The idea that unlimited physical comforts developed by the West, in the West, and thrust upon the rest of the world, developed into new theory and ideology known as developmentalism. On the 150th birth anniversary of our Mahatma, a Chipko Movement was almost seen at the soon-to-be metro car-shed site, Aarey. The Chipko Movement was based on the Gandhian philosophy of peaceful resistance (hugging the trees) to protect the trees from the wood-cutters.

In hindsight of the first decade of the 21st century, the devastating nature of contemporary civilisation is clear to us. Humans here view the earth as a place to to dominate and control, and manipulate nature using science and technology. The recent progress of building a metro car-shed at the Aarey forest site which is located on the banks of the river Mithi, seems to be punching a hole in Mumbai’s green lungs. Railway car-sheds fall into Red Category Industries which cause the highest level of pollution.

Grease, oil, acids, and paints will be discharged into the nearby Mithi. Probable chances of groundwater pollution cannot be ignored, as this Aarey depot plot is the sole surviving natural flood plain of Mithi and home to many species of trees and other creatures.

Comparing Mumbai with other major cities of the world, antagonists claim that Mumbai’s 90 lakh trees (55 lakh in the national park itself) are more in ratio, i.e. 7,800 trees per square kilometres, than Tokyo, New York, and London. The upcoming metro will reduce lakhs of vehicles thus improving the air quality which around two crore trees would have done.

Mumbai Metro Rail Corporation Limited (MMRCL) claims that only 17% of the forest area would be used which has around 60% non-native and exotic trees which can be replaced reducing the overall carbon footprint. The fact to be noted here is that 7 days of metro operation is projected to cut carbon-dioxide equivalent to that absorbed by 2700 trees in a year. As truly said by someone, “nature doesn’t recognise good or bad, it only recognises balance and imbalance.”

Gandhi warns in his first book Hind Swaraj that as modern civilisation functions on the basis of an instrumental view of physical nature and human beings, it will turn out to be a nine-day-wonder or even take humanity to its doom, unless checked and corrected. The denouement in Aarey is still unsatisfying. Forthcoming projects in the pipeline should consider trees from day zero of project planning itself and not in the construction stage so that the impact of construction is less on the trees and more benefits can be enjoyed cheek-by-jowl post-construction.

The involvement of arboriculturists should be made as mandatory pre-requisite and standards for the Root Protection Area of the trees should be set as construction in these areas will be a constraint below ground surface for root growth.

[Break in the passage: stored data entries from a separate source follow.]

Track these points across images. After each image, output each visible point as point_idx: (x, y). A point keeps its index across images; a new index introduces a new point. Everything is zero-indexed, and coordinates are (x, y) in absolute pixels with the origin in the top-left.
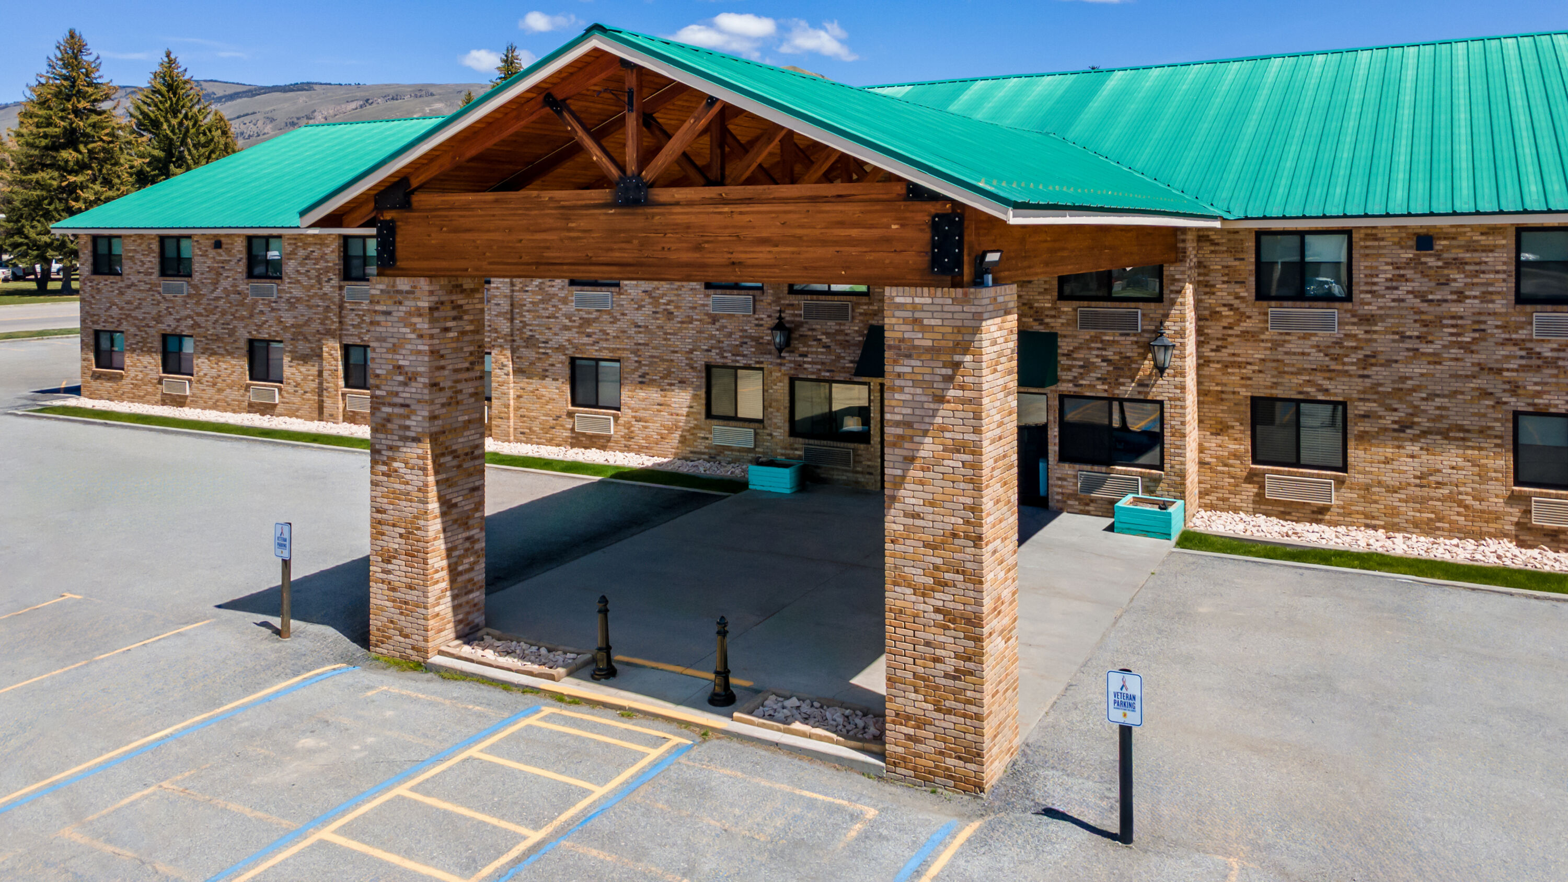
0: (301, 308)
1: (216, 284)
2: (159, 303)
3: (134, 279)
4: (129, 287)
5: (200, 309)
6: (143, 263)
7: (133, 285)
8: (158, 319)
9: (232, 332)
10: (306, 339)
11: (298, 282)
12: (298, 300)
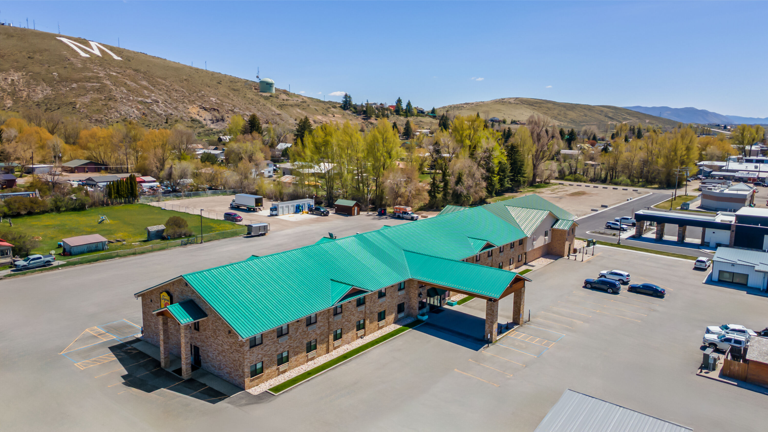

Nevertheless, development at any cost has become the motto of modern civilisation. It is not without a reason that Gandhi called it a nine-day-wonder. He strongly advocates the ‘green thought’ in our day to day life as well as an economy and developmental model based on natural order to save ourselves from the catastrophe. Truly as said by an Austrian poet, Rainer Maria Rilke, “If we surrendered to earth’s intelligence, we could rise up rooted like trees.”